Ce qui doit réellement se passer

Les cabinets qui domineront en 2026 et au-delà ne sont pas nécessairement ceux qui ont la technologie IA la plus sophistiquée. Ce seront ceux qui ont connecté les points entre leur technologie, leur stratégie de compétences et leur modèle commercial.

Cela signifie plusieurs choses :

Tout d’abord, cela signifie prendre une décision ferme sur la direction de votre cabinet. Construisez-vous une pratique consultative ou vous concentrez-vous sur la conformité ? Les deux sont valables, mais les investissements de formation, les profils de recrutement et les choix technologiques sont complètement différents pour chaque chemin. Les cabinets qui ont le plus de mal sont ceux qui essayent de chevaucher les deux sans clarté.

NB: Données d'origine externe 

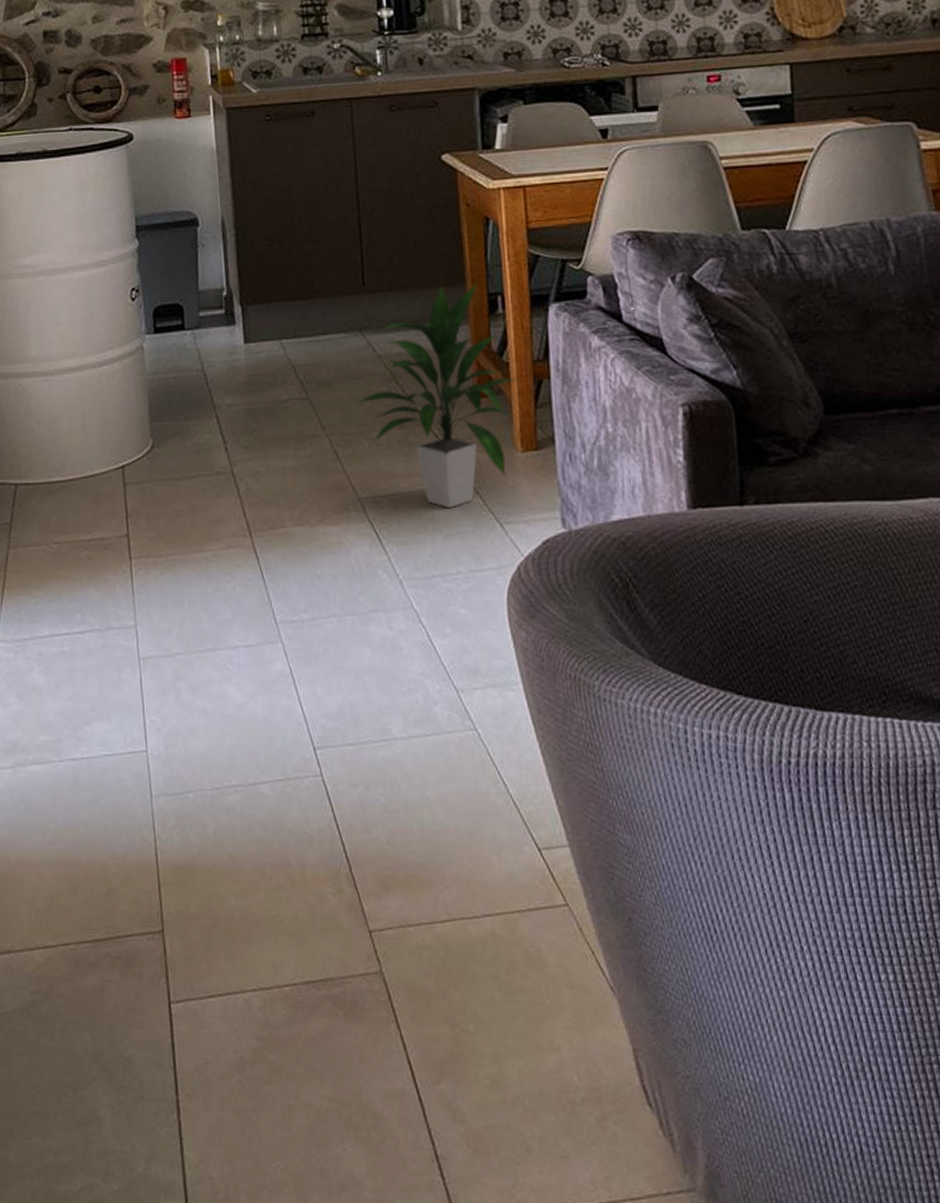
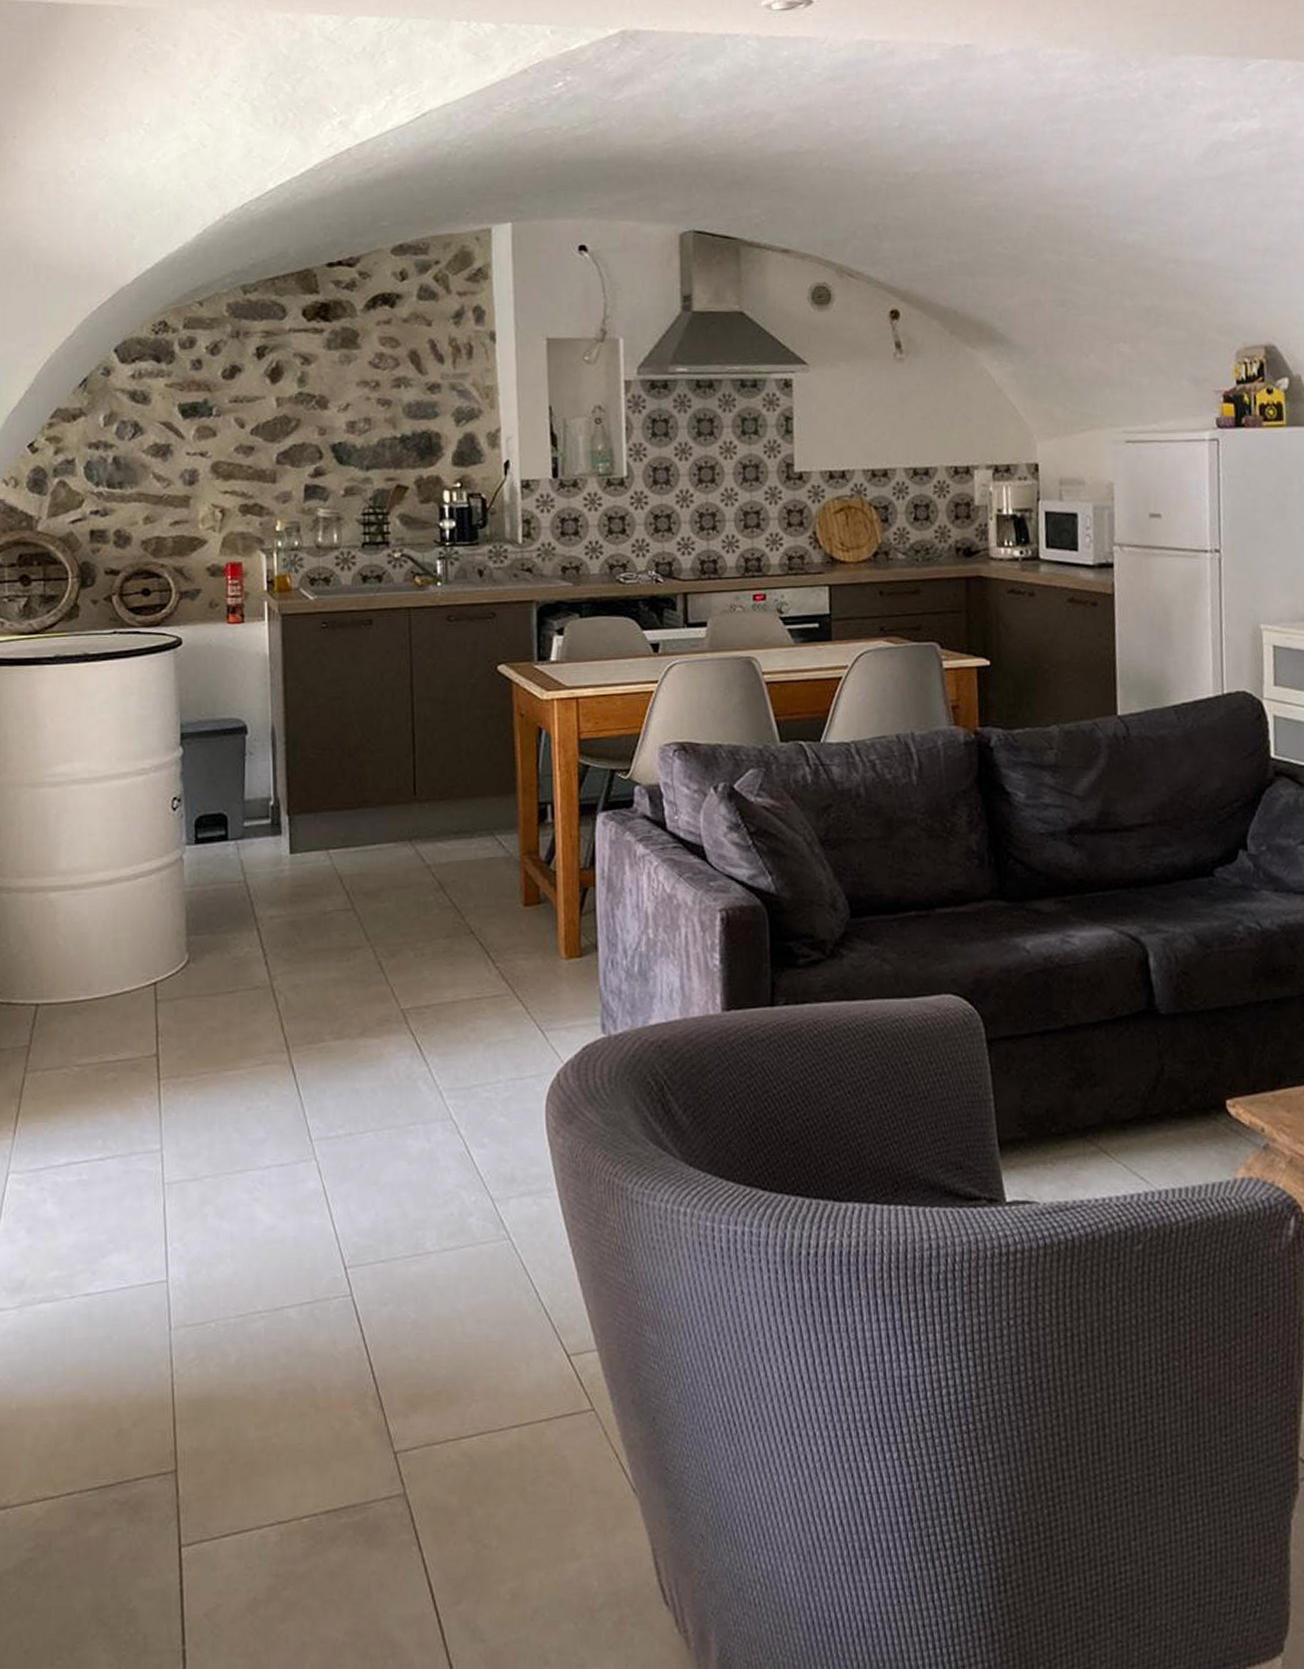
indoor plant: present [353,282,520,508] -> none [399,791,567,1017]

Ensuite, cela signifie reconnaître que l’adoption de l’IA n’est pas seulement un projet technologique. C’est un projet de transformation de la main-d’œuvre. Vous ne pouvez pas simplement acheter des logiciels et attendre des résultats. Vous avez besoin de cadres de gouvernance, de programmes de formation et de gestion du changement culturel.

Troisièmement, soyez intentionnel dans la façon dont vous développez les capacités consultatives dans votre équipe. Cela peut ressembler à associer le personnel junior avec des conseillers seniors lors d’appels avec les clients, à créer une formation structurée ou à utiliser des logiciels qui mettent en évidence les informations client pour les conversations consultatives. Les cabinets qui font bien cela ne laissent pas le développement consultatif au hasard.

La responsabilité qui compte

Une chose est certaine – 2026 rendra clair quels cabinets ont traité l’IA comme une véritable priorité stratégique et lesquels n’ont fait que jouer aux marges. L’écart entre les leaders et les retardataires s’élargit rapidement.

Mais – et c’est la partie encourageante – la profession a toujours adapté le changement technologique. Excel n’a pas rendu les comptables redondants. La comptabilité en nuage n’a pas éliminé les cabinets. Et l’IA ne le fera pas non plus. Ce qu’elle fera, c’est récompenser les cabinets qui abordent l’IA comme une opportunité de repenser fondamentalement la façon dont ils construisent leur expertise, servent les clients et font grandir leur équipe.

Martin Lysholt Nielsen est VP of Product chez Silverfin, où il dirige la stratégie et la gestion de produits pour la plateforme de reporting financier et de conformité basée sur le cloud qui dessert plus de 1 000 cabinets de comptabilité dans 18 pays.